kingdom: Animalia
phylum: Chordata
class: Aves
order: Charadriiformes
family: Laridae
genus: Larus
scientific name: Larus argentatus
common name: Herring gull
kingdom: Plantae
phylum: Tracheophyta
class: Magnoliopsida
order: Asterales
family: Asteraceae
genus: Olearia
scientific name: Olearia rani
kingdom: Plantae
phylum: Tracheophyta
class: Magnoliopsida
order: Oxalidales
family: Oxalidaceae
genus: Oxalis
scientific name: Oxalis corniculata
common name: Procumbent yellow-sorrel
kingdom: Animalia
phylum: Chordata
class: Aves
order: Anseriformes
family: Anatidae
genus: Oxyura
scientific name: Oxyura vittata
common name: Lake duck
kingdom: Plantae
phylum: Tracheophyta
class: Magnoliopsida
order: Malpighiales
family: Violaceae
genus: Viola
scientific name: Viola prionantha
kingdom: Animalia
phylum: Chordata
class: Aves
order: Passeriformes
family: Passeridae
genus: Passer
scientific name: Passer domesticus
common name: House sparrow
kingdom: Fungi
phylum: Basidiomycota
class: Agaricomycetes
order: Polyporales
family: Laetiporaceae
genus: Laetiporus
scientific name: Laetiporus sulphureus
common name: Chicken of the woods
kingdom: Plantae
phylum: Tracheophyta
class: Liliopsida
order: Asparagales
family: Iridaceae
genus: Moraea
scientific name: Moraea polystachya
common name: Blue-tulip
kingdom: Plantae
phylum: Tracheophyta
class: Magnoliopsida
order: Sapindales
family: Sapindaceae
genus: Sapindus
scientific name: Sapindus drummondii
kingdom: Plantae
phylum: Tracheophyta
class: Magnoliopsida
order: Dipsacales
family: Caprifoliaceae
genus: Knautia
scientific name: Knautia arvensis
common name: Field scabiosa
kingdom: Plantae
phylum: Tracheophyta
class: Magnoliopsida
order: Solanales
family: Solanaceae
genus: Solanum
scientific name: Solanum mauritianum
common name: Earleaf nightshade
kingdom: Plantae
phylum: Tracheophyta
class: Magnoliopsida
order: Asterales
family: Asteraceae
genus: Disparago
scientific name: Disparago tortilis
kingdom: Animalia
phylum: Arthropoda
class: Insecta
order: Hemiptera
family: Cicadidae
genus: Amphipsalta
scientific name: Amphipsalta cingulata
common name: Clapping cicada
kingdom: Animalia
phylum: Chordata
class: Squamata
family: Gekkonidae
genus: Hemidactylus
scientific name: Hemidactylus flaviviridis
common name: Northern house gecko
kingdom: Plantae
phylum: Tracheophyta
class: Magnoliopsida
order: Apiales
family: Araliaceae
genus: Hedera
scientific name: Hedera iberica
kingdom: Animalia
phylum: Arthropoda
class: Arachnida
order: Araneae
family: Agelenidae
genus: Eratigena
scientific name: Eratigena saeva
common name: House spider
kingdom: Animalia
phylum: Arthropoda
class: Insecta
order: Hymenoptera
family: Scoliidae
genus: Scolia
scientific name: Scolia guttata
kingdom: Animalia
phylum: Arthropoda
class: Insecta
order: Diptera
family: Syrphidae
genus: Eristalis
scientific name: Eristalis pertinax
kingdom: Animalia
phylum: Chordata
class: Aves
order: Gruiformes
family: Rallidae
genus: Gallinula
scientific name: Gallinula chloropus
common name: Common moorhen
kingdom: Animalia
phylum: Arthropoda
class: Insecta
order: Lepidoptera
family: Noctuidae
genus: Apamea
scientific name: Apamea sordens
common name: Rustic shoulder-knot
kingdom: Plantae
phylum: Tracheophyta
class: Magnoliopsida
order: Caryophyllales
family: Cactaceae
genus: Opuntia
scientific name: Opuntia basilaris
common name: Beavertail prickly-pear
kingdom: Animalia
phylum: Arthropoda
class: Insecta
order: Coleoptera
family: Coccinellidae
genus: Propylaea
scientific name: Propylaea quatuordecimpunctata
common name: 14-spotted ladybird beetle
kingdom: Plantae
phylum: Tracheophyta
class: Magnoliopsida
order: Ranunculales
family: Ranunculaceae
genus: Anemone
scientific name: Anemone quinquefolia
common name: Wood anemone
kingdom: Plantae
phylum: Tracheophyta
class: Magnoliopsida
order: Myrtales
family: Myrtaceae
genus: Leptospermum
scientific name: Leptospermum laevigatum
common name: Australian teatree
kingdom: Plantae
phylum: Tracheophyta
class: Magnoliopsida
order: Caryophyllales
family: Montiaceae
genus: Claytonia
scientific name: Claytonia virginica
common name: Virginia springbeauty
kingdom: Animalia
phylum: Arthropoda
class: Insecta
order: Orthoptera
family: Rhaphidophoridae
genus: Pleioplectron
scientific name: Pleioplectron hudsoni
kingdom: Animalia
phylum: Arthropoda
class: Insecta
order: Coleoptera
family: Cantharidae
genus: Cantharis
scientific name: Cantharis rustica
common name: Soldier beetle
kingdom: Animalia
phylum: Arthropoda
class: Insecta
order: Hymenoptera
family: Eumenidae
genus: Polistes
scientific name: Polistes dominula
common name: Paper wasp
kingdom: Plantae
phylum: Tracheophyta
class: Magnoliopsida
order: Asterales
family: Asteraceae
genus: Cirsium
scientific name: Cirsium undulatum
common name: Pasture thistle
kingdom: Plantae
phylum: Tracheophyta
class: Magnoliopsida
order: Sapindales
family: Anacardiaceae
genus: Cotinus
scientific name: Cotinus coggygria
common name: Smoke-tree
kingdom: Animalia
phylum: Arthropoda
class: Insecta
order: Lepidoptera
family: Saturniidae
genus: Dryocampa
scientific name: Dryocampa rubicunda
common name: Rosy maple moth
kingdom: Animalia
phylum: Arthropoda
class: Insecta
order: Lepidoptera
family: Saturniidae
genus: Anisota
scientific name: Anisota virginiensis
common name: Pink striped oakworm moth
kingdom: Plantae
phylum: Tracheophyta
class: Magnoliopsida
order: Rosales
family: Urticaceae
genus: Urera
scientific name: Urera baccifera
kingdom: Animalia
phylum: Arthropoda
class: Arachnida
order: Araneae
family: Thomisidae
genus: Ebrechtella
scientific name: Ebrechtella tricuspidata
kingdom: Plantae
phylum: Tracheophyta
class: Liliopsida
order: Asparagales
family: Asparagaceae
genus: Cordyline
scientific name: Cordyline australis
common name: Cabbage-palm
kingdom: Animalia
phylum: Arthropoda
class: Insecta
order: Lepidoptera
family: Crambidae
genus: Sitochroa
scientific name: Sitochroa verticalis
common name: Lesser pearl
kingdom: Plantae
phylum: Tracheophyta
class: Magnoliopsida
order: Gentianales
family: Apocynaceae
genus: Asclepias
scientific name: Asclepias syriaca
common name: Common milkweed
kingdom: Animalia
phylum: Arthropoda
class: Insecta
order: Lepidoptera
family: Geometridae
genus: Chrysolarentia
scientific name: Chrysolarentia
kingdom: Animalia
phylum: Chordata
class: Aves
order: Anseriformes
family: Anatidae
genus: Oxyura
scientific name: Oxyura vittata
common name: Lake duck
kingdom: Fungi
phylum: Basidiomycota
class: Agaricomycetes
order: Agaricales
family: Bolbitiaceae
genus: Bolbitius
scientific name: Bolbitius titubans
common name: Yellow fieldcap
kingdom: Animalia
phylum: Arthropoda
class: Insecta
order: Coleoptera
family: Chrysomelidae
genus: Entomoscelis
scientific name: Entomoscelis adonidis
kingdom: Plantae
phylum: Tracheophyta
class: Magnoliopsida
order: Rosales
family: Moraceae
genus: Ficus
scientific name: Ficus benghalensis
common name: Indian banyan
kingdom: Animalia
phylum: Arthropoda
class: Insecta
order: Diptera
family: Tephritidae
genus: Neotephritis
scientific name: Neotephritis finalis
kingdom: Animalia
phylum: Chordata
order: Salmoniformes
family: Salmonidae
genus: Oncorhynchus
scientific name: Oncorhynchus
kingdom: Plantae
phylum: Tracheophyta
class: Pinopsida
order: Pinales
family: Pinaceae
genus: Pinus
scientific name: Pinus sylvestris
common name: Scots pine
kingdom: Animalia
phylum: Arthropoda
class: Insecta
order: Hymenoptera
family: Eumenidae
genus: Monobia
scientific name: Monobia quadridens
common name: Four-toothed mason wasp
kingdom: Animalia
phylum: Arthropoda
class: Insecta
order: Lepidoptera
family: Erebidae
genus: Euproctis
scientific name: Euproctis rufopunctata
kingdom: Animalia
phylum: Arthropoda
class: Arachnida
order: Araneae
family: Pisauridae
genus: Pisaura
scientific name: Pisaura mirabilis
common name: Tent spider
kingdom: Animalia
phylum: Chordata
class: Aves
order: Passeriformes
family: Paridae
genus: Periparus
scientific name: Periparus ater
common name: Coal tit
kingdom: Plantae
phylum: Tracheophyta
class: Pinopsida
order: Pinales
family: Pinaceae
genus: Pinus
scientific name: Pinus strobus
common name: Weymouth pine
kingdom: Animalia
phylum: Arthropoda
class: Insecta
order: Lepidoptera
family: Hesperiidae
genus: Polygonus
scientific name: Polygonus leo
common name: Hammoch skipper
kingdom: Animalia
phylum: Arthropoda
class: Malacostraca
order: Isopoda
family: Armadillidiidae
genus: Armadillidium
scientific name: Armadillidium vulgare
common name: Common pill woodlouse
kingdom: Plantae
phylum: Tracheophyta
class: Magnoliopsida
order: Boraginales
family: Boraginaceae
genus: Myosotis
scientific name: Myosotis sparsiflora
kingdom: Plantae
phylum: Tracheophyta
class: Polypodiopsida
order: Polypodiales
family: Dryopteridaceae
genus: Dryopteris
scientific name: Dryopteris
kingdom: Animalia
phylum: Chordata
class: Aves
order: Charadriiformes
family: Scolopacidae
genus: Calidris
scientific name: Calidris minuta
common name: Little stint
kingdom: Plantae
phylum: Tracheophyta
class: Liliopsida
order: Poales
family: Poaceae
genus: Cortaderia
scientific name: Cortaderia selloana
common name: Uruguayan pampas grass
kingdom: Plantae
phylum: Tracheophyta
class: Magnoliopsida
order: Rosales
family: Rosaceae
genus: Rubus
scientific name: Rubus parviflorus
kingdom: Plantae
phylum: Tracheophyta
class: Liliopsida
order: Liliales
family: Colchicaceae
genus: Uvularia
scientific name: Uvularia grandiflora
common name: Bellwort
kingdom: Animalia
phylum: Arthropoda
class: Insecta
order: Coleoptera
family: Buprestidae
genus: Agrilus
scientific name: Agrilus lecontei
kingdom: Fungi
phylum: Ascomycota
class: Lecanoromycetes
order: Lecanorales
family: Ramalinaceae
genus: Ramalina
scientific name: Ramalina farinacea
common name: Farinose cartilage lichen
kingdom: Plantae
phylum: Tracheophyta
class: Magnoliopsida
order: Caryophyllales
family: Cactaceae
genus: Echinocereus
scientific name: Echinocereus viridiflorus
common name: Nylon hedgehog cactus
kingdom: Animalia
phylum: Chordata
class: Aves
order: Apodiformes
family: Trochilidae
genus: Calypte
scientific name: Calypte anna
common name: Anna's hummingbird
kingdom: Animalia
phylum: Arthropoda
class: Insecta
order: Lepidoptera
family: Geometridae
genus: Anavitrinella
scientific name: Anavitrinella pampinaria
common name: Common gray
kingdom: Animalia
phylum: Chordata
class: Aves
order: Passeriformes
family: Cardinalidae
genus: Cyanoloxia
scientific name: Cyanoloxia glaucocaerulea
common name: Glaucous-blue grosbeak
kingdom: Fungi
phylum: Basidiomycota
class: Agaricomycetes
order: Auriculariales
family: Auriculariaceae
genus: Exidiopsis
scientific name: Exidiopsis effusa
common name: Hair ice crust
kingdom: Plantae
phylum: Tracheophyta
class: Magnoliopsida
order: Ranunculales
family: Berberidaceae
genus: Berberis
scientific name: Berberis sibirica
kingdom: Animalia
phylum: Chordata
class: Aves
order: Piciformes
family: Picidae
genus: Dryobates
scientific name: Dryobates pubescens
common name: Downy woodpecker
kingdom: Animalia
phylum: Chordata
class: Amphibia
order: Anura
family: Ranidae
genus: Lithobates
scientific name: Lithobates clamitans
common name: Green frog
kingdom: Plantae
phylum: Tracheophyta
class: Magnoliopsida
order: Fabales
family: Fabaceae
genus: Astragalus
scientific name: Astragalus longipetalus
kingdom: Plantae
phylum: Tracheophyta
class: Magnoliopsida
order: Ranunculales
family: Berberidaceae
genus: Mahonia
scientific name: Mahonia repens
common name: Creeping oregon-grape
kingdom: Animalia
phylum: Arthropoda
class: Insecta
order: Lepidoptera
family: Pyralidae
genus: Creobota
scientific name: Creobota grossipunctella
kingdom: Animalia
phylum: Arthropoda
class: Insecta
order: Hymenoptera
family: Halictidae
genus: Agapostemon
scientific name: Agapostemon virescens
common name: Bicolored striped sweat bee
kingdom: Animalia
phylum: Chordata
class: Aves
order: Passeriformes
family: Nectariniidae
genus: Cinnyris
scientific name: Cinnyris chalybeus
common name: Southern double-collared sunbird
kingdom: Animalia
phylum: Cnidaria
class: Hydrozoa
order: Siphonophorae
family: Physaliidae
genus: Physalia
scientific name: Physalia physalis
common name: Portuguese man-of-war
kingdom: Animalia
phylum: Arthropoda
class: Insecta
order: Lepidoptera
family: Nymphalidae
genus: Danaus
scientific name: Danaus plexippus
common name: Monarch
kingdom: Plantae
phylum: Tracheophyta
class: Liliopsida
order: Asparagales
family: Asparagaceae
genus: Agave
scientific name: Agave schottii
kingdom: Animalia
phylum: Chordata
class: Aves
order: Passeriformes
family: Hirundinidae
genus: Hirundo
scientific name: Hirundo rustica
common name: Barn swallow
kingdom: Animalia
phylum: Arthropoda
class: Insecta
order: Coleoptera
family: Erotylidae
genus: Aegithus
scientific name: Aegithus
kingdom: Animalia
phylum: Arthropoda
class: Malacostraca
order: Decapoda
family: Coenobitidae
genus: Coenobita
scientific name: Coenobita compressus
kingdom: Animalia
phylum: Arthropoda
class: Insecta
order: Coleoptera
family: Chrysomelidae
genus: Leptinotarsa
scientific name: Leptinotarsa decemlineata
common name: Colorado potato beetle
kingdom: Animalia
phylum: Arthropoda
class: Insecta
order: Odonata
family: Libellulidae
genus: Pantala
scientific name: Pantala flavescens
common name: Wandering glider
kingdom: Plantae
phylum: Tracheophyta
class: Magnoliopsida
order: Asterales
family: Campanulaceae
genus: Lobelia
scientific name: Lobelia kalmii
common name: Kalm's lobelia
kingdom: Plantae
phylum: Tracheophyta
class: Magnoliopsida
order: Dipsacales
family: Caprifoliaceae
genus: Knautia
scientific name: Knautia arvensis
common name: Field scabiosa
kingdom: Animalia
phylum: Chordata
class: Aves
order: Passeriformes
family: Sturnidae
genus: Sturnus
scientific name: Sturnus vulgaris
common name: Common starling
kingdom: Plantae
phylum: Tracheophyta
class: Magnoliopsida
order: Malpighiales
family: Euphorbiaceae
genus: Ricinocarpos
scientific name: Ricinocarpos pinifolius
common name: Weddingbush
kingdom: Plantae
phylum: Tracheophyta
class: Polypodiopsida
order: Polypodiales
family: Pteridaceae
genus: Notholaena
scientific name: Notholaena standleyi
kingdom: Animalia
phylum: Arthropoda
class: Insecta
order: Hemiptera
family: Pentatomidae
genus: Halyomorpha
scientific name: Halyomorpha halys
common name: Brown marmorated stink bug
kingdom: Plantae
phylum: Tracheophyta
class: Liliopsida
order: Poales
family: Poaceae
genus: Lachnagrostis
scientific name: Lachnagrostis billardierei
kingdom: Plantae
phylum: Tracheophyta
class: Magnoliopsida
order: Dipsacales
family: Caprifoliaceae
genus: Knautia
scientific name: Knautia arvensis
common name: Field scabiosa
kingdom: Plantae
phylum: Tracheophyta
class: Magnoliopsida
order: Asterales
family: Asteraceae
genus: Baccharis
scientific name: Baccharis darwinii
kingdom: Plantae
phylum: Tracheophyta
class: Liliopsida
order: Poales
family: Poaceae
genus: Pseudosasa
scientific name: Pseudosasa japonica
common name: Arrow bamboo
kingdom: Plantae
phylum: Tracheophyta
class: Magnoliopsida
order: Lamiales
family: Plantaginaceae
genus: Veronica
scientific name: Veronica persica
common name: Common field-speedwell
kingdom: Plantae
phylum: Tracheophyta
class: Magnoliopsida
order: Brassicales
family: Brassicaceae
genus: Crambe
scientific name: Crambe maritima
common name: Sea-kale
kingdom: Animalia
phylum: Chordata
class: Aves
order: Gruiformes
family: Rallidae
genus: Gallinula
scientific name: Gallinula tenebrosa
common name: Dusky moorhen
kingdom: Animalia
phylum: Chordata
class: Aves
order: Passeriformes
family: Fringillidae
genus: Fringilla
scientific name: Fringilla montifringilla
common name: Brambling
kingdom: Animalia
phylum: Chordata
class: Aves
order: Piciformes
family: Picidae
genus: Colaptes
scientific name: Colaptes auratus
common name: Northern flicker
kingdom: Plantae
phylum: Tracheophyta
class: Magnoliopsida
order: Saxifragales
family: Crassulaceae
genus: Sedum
· · ·
Write out only the lines of the data from the line with "family: Agelenidae" up to and including the line with "scientific name: Anemone quinquefolia", replacing every "phylum" with "division" and changing nothing else.

family: Agelenidae
genus: Eratigena
scientific name: Eratigena saeva
common name: House spider
kingdom: Animalia
division: Arthropoda
class: Insecta
order: Hymenoptera
family: Scoliidae
genus: Scolia
scientific name: Scolia guttata
kingdom: Animalia
division: Arthropoda
class: Insecta
order: Diptera
family: Syrphidae
genus: Eristalis
scientific name: Eristalis pertinax
kingdom: Animalia
division: Chordata
class: Aves
order: Gruiformes
family: Rallidae
genus: Gallinula
scientific name: Gallinula chloropus
common name: Common moorhen
kingdom: Animalia
division: Arthropoda
class: Insecta
order: Lepidoptera
family: Noctuidae
genus: Apamea
scientific name: Apamea sordens
common name: Rustic shoulder-knot
kingdom: Plantae
division: Tracheophyta
class: Magnoliopsida
order: Caryophyllales
family: Cactaceae
genus: Opuntia
scientific name: Opuntia basilaris
common name: Beavertail prickly-pear
kingdom: Animalia
division: Arthropoda
class: Insecta
order: Coleoptera
family: Coccinellidae
genus: Propylaea
scientific name: Propylaea quatuordecimpunctata
common name: 14-spotted ladybird beetle
kingdom: Plantae
division: Tracheophyta
class: Magnoliopsida
order: Ranunculales
family: Ranunculaceae
genus: Anemone
scientific name: Anemone quinquefolia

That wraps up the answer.